* EXERCISE TEXT
☆ ☆ ☆ ☆
1. STATEMENT OF WORK. Blue Martini may render services, working individually or
with Company and/or third parties retained by Company, (the "Services") to
Company on a time and materials basis as may be agreed upon in a written
Statement of Work signed by both parties. If Services are to be provided on
Company premises, Company shall provide safe and adequate space, power, network
connections and other resources and assistance as requested by Blue Martini.

2. PROJECT ADMINISTRATION. The Technical Contact (as set forth in the Agreement)
for Company shall provide Blue Martini all assistance and guidance reasonably
requested by Blue Martini for the performance of the Services. Company
acknowledges that the timely performance of the Services is dependent both on
reasonable access to and assistance by Company, including the Company Technical
Contact. Blue Martini acknowledges that the success of Company's business shall
depend on Blue Martini's ability to provided the Services on a timely basis in
accordance with the dates specified by Company, and shall use all reasonable
efforts to complete all Services efficiently and on or ahead of schedule

3. COMPENSATION. Blue Martini shall be paid fees on a time and materials basis
in accordance with Statement of Work signed by both parties. Company shall also
reimburse Blue Martini for reasonable travel, lodging, meal and other expenses
reasonably incurred while providing the Services. Blue Martini shall provide
Company with accurate invoices detailing the consulting hours, fees and expense
reimbursements due Blue Martini. Company payment for Services and expenses shall
be due thirty (30) days from the date of invoice. The parties agree that Company
shall not be charged nor shall it be liable for any travel time incurred in
connection herewith.

4. THIRD PARTY SOFTWARE. Company acknowledges that in order for Blue Martini to
perform the Services, Company may need to obtain additional third party services
("Third Party Services") or third party software ("Third Party Software").
☆ ☆ ☆ ☆
* EXERCISE DATA
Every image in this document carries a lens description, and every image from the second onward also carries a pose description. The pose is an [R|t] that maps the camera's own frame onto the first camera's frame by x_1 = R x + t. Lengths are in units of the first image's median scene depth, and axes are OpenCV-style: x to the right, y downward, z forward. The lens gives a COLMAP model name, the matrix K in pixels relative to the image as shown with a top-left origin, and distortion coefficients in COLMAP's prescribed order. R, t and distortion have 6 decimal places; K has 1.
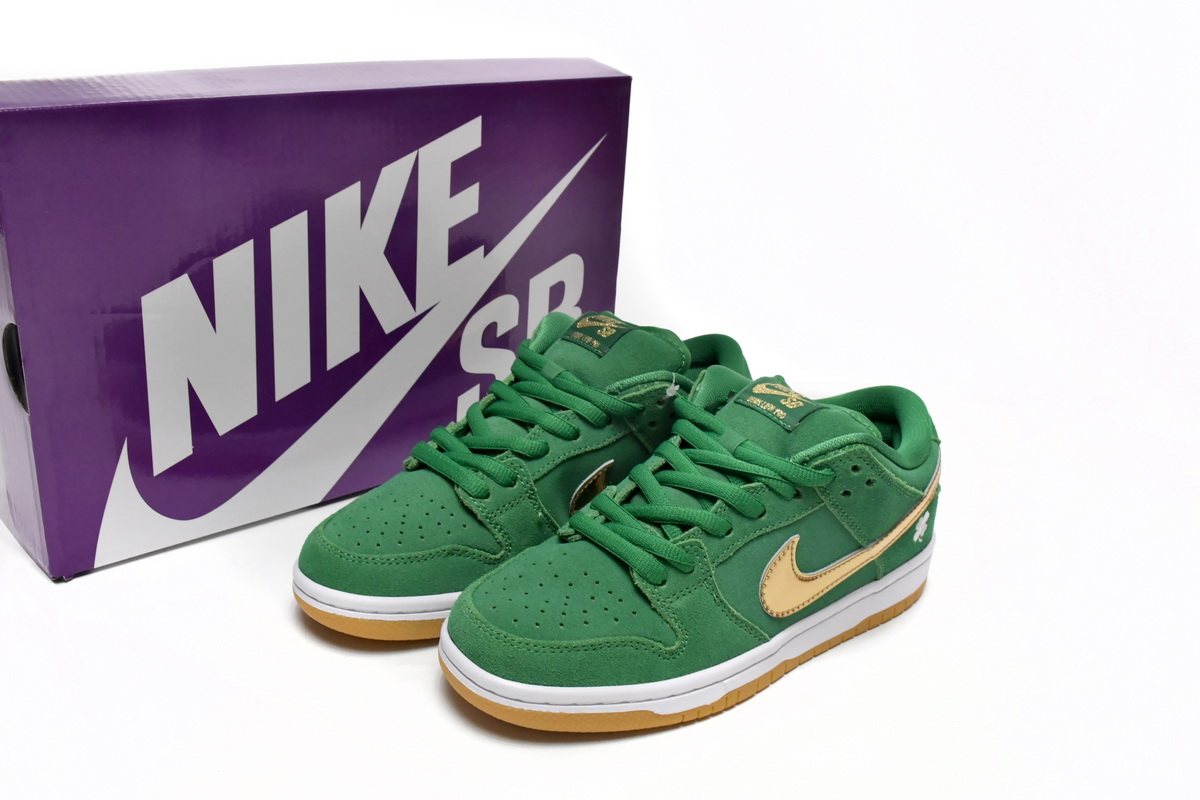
☆ ☆ ☆ ☆
* PROBLEMS TO WORK ON
**1)** List the headings of the numbered sections in the consulting terms.
**2)** Write out the stretch of the consulting terms from "1. STATEMENT OF" through "by Blue Martini.".

* ANSWERS BY TASK
**1)** STATEMENT OF WORK; PROJECT ADMINISTRATION; COMPENSATION; THIRD PARTY SOFTWARE

**2)**
1. STATEMENT OF WORK. Blue Martini may render services, working individually or
with Company and/or third parties retained by Company, (the "Services") to
Company on a time and materials basis as may be agreed upon in a written
Statement of Work signed by both parties. If Services are to be provided on
Company premises, Company shall provide safe and adequate space, power, network
connections and other resources and assistance as requested by Blue Martini.